It has only been several years since the state initiated the Looking for Lincoln Heritage Coalition Project, bringing into the project about a dozen Illinois communities having some Abraham Lincoln history.
And as project director Nicky Stratton met with representatives of each community, she told them that the work to better promote Lincoln’s time in Illinois would be a learning process for everyone involved.
“The communities would ask, ‘What can you do to help us?’” Stratton told a large group of local residents during a ceremony on Sunday at Vandalia City Hall.
“We’d tell them, ‘We’re here to help, but we’re not here to do the work, and if there is no impetus coming from the community, there’s nothing we can do,” she said.
Vandalia was a community that took Stratton at her word, and Sunday’s ceremony was proof of that, she said.
Stratton, who has since retired from the coalition director post, was the keynote speaker at the ceremony held for the unveiling of Vandalia’s 10 Looking for Lincoln wayside exhibits.
Those exhibits tell 20 stories about the time that Abraham Lincoln spent in Vandalia as a state representative from Sangamon County.
Several of the storyboards have already been erected, on walls at Lincoln Park, Thirsty’s and Wiseguys, and the remaining exhibits will be put up as weather permits.
In addition to the three already up, five will be installed on the Vandalia Statehouse grounds, one will be put in the Old State Burial Ground at Second and Edwards street and one will be put in Rogier Park on Fillmore Street.
Speakers during Sunday’s program included Bill Donaldson, chairman of Vandalia’s Looking for Lincoln Committee; Jim Staff, a committee member who served as master of ceremonies; Jean Stombaugh, another member of the committee; Vandalia Mayor Rick Gottman; and Hal Smith, who succeeded Stratton as the state coalition director.

# Problem requirements:
Continue the passage on Vandalia's Looking for Lincoln exhibits from its last sentence.

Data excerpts
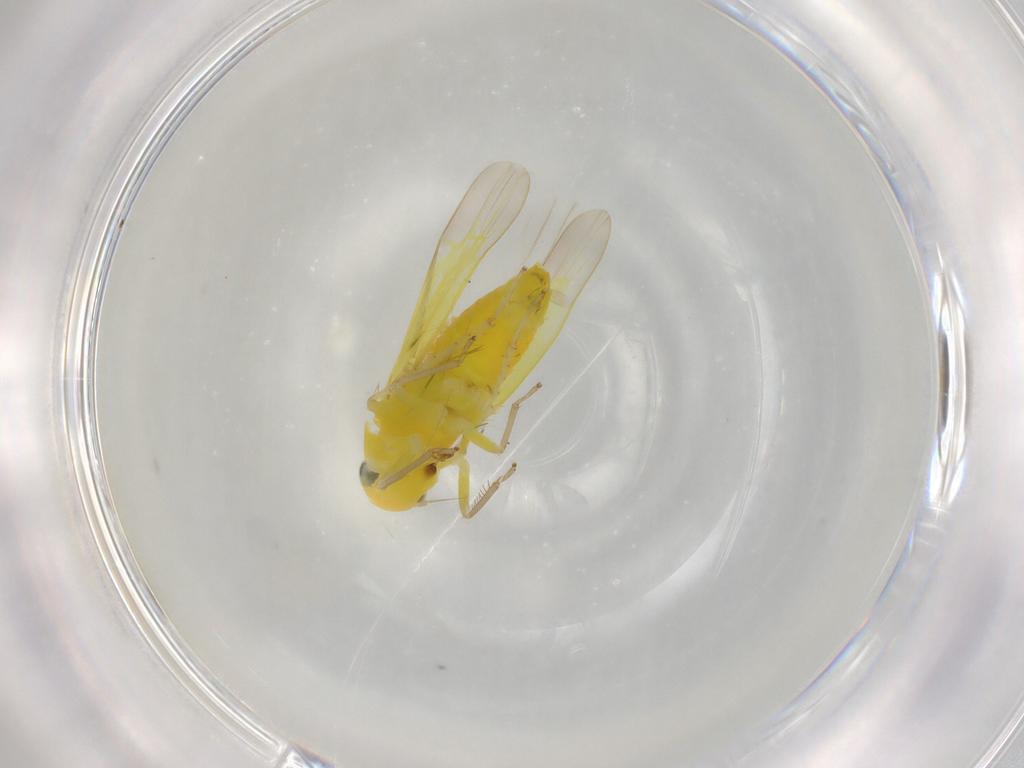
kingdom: Animalia
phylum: Arthropoda
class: Insecta
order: Hemiptera
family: Cicadellidae
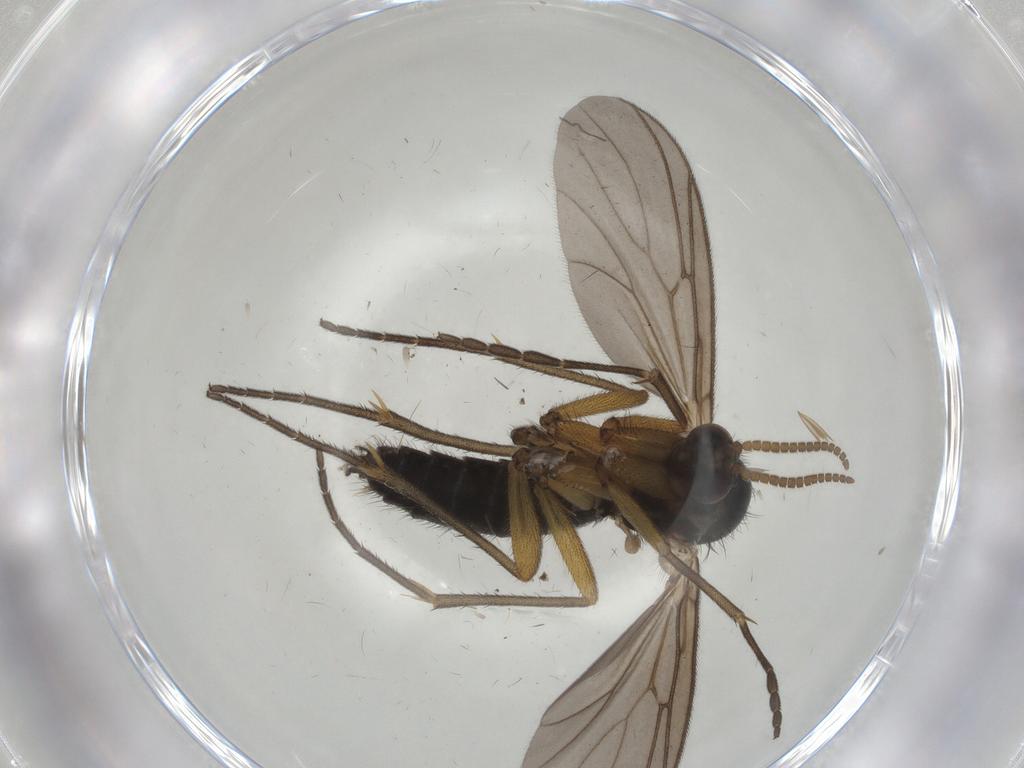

# Answer to this exercise:
Committee member and local historian Dale Timmermann, who researched and wrote the stories appearing on the exhibits – and obtained all artwork that accompanies them – told about each of the exhibits.
Local musician Ed Taylor sang a song that he wrote about Abraham Lincoln.
But one of the highlights was Stratton’s address, in which she noted the dedication of local committee members.
“I’ve never met people who are so determined,” Stratton said.
At her first meeting with the group, Stratton heard Vandalia’s representatives lay out their plans. “I’m not sure that I believed them at the time,” she said.
“But they did everything right – they had a mission statement, they had goals, they had committees,” Stratton said.
“They went to work, and they made this thing happen,” she said.
“I’ve never seen anything like the organization in Vandalia, and I’m just so proud of what you’ve accomplished.
“Every time these people faced an obstacle, they’d find a way to get through it,” Stratton said.
Stratton and others at the state level learned by watching the progress of the Vandalia group.
“We were learning from you,” she said.
“These people did it all on their own. It is the determination of this community that made this happen,” Stratton said.
“You got help from us, but you didn’t get nearly the help that we now know we should be giving (to communities) on a project like this,” she said.
“This is just an amazing community.”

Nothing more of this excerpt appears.